No 121 Posted by fw, February 20, 2011
In Part 4, Why societies become complex. How complexity triggers collapse, Dr Tainter identified the two defining elements of a complex society as structural differentiation and organization, noted that complex societies required more biological, mechanical or chemical energy to remain self-sustaining, and explained that increasing complexity is driven by a continual need to solve problems. Complexity development is an economic process in the sense that there are associated costs and benefits. Increased complexity may reach a point where innovations yield diminishing or negative returns, consuming more energy than they produce. When it enters this phase, societies are vulnerable to collapse. It is important for a society’s elite decision makers to understand the conditions which might trigger collapse.
In this post, Part 5, Tainter explains how industrialized societies of the 18th and 19th centuries avoided collapse in spite of their rapidly increasing complexity and signs of diminishing returns.
Continuing with selections from Tainter’s 1996 paper, Complexity, Problem Solving and Sustainable Societies:
The fate of the Roman Empire is not the unavoidable destiny of complex societies. It is useful to discuss a historical case that turned out quite differently.
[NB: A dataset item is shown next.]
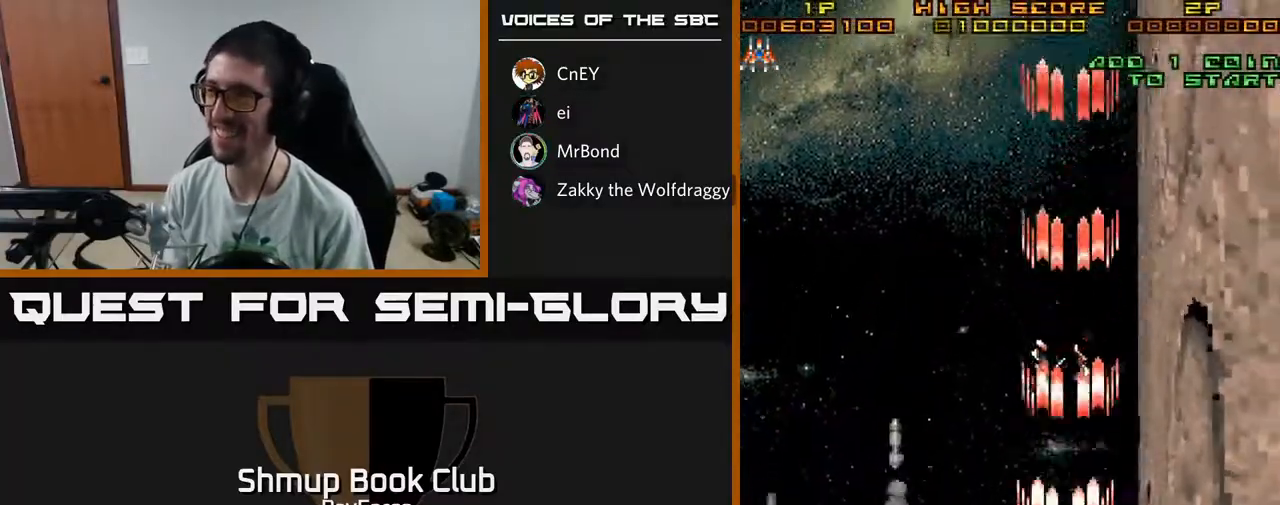
{"buttons": ["A", "DPAD_UP"], "left_stick": "center", "right_stick": "center", "events": [[433, "DPAD_UP", "down"], [483, "DPAD_LEFT", "up"]]}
In one of the most interesting works of economic history, Richard Wilkinson, in his first book, Poverty and Progress: An Ecological Model of Economic Development, London: Methuen (1973), showed that in late-and post-medieval England, population growth and deforestation stimulated economic development, and were at least partly responsible for the Industrial Revolution. Major increases in population, at around 1300, 1600, and in the late 18th century, led to intensification in agriculture and industry. As forests were cut to provide agricultural land and fuel for a growing population, England’s heating, cooking, and manufacturing needs could no longer be met by burning wood. Coal came to be increasingly important, although it was adopted reluctantly. Coal was costlier to obtain and distribute than wood, and restricted in its occurrence. It required a new, costly distribution system. As coal gained importance in the economy the most accessible deposits were depleted. Mines had to be sunk ever deeper, until groundwater came to be a problem.
Industrialism generated its own problems of complexity and costliness
Ultimately, the steam engine was developed and put to use pumping water from mines. With the development of a coal-based economy, a distribution system, and the steam engine, several of the most important technical elements of the Industrial Revolution were in place. Industrialism, that great generator of economic well-being, came in part from steps to counteract the consequences of resource depletion, supposedly a generator of poverty and collapse. Yet it was a system of increasing complexity that did not take long to show diminishing returns in some sectors. Industrialism . . . generated its own problems of complexity and costliness. These included railways and canals to distribute coal and manufactured goods, the development of an economy increasingly based on money and wages, and the development of new technologies.
Abundant, easily accessible fossil fuels made industrialism a sustainable system of problem solving
While such elements of complexity are usually thought to facilitate economic growth, in fact they can do so only when subsidized by energy. Some of the new technologies, such as the steam engine, showed diminishing returns to innovation quite early in their development. What set industrialism apart from all of the previous history of our species was its reliance on abundant, concentrated, high-quality energy. With subsidies of inexpensive fossil fuels, for a long time many consequences of industrialism effectively did not matter. Industrial societies could afford them. When energy costs are met easily and painlessly, benefit/cost ratio to social investments can be substantially ignored (as it has been in contemporary industrial agriculture). Fossil fuels made industrialism, and all that flowed from it (such as science, transportation, medicine, employment, consumerism, high-technology war, and contemporary political organization), a system of problem solving that was sustainable for several generations.